Public Health Update – September 13, 2021

Subject: Public Health Update – September 13, 2021

Date: September 13, 2021

From: Tom McLarney, MD

To the Wesleyan Community,

It’s so good to see everyone back on campus! Hats off to all who braved the remnants of Hurricane Ida for a successful Arrival Week and start to the fall semester.

COVID-19 has evolved since our previous academic year. During the summer, the Delta variant of the SARS CoV-2 virus began to take hold. The more prevalent the variant became, the more we realized the specific ways it is problematic:

  • It is more contagious and transmissible than the native (alpha) strain that we first experienced. The alpha variant level of contagion was similar to influenza. The Delta is more like chicken pox.
  • With spikes in the summer, the concern is that it could become more widespread in the fall and winter.
  • This variant has become the most common strain of the SARS CoV-2 virus.

Vaccination against COVID continues to be our best protection. Although it is true that a fully vaccinated person can contract COVID, the risk of serious disease, hospitalization and death is significantly decreased. Ninety-nine percent of the student body and 96.5 percent of the staff and faculty are fully vaccinated. This is an important step toward keeping us all healthy.

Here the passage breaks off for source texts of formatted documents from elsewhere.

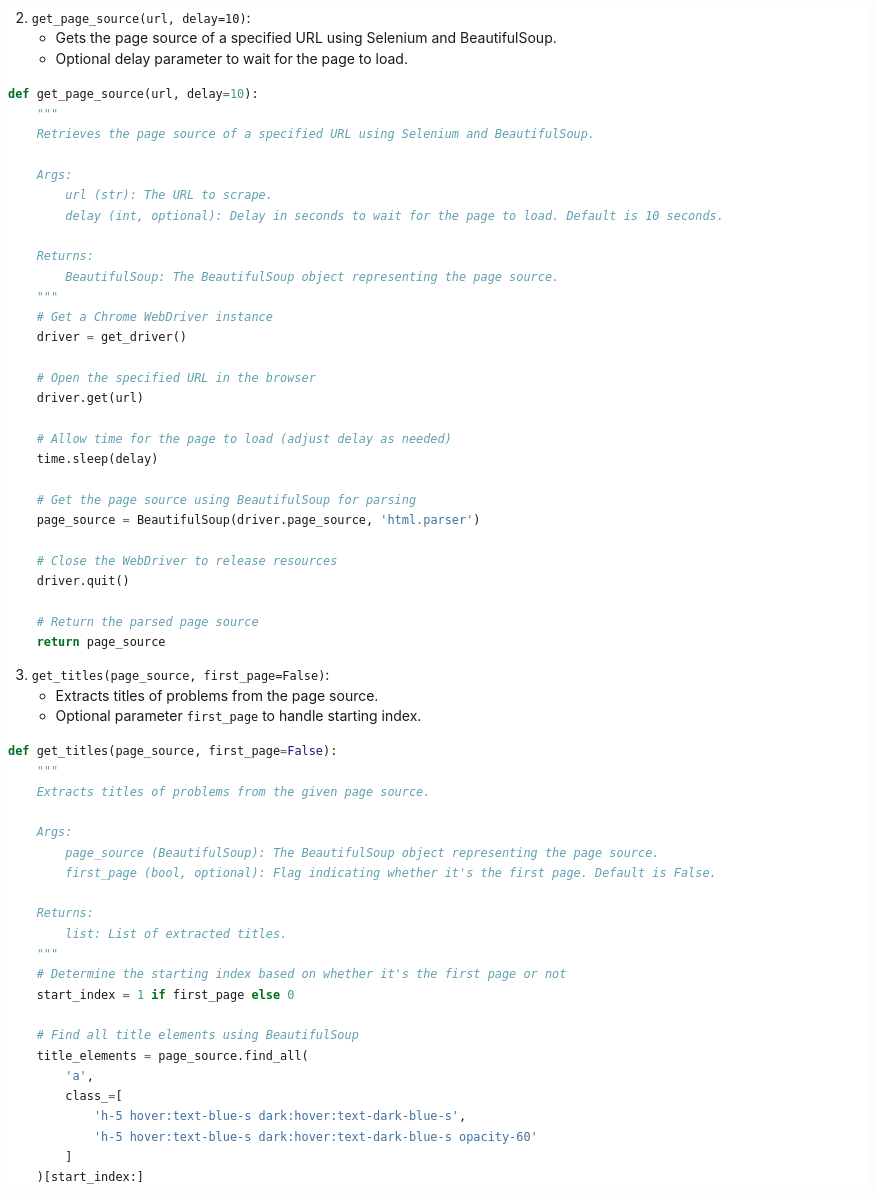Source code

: 2. `get_page_source(url, delay=10)`:
   - Gets the page source of a specified URL using Selenium and BeautifulSoup.
   - Optional delay parameter to wait for the page to load.



```python
def get_page_source(url, delay=10):
    """
    Retrieves the page source of a specified URL using Selenium and BeautifulSoup.

    Args:
        url (str): The URL to scrape.
        delay (int, optional): Delay in seconds to wait for the page to load. Default is 10 seconds.

    Returns:
        BeautifulSoup: The BeautifulSoup object representing the page source.
    """
    # Get a Chrome WebDriver instance
    driver = get_driver()

    # Open the specified URL in the browser
    driver.get(url)

    # Allow time for the page to load (adjust delay as needed)
    time.sleep(delay)

    # Get the page source using BeautifulSoup for parsing
    page_source = BeautifulSoup(driver.page_source, 'html.parser')

    # Close the WebDriver to release resources
    driver.quit()

    # Return the parsed page source
    return page_source

```

3. `get_titles(page_source, first_page=False)`:
   - Extracts titles of problems from the page source.
   - Optional parameter `first_page` to handle starting index.


```python
def get_titles(page_source, first_page=False):
    """
    Extracts titles of problems from the given page source.

    Args:
        page_source (BeautifulSoup): The BeautifulSoup object representing the page source.
        first_page (bool, optional): Flag indicating whether it's the first page. Default is False.

    Returns:
        list: List of extracted titles.
    """
    # Determine the starting index based on whether it's the first page or not
    start_index = 1 if first_page else 0

    # Find all title elements using BeautifulSoup
    title_elements = page_source.find_all(
        'a',
        class_=[
            'h-5 hover:text-blue-s dark:hover:text-dark-blue-s',
            'h-5 hover:text-blue-s dark:hover:text-dark-blue-s opacity-60'
        ]
    )[start_index:]
```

To ensure that our campus remains safe, we have instituted twice-a-week surveillance testing. This testing gives us an opportunity to evaluate cases and close contacts in a timely and efficient manner. In addition, we mandated masking for both vaccinated and unvaccinated individuals when indoors (which follows Centers for Disease Control and Prevention recommendations) and we continue to recommend frequent hand washing as an effective preventative measure.

We have modified our approach from last academic year to isolation for positive cases and quarantine for those who have had close contact with a positive case:

  • A fully vaccinated asymptomatic person who tests positive for COVID will be placed in isolation, because this individual could still pass the SARS CoV-2 virus to others. The delta variant hits fast, so we will re-test cases at approximately day one or two and again at day three or four. If both tests are negative, the student will be released from isolation. If either test is positive, that person will isolate for 10 days.
  • A person who is not fully vaccinated, symptomatic and who tests positive will be placed in isolation for 10 days.
  • A person who is fully vaccinated, symptomatic and who tests positive will be placed in isolation for 10 days.
  • A fully vaccinated asymptomatic close contact would not need to quarantine. They will be tested in three to five days. That person should report any concerning symptoms and take all safety precautions.  
  • A person who is not fully vaccinated and who is a close contact would need to quarantine for 10 days.

This year the Broad Institute, our testing partner, is reporting cycle thresholds (cT). The cycle threshold is essentially the number of times that the RT-PCR test “looks” for the SARS CoV-2 virus. The maximum cycles that Broad uses is 40. If a cycle threshold is greater than 35, that person is at low risk of infecting others.

Individuals whose cycle threshold is less than 35 must be especially vigilant with their COVID precautions and retest. One cycle threshold is a solitary point on a graph and does not indicate the direction it is going. The repeat test may show increasing (less risk of infection), decreasing (more risk of infection) or be negative, which would tell us that the initial positive result had very little SARS CoV-2 viral material which is no longer present.  

 The pandemic has proven to be fluid, unpredictable and frustrating.  Recall that if a virus cannot replicate, it cannot mutate. High vaccination rates decrease the opportunity for replication and mutation and are an important step on our journey towards normalcy.

We will be monitoring our situation on campus very closely and will adjust our protocols accordingly.  

I wish you all a very successful (and healthy!) semester!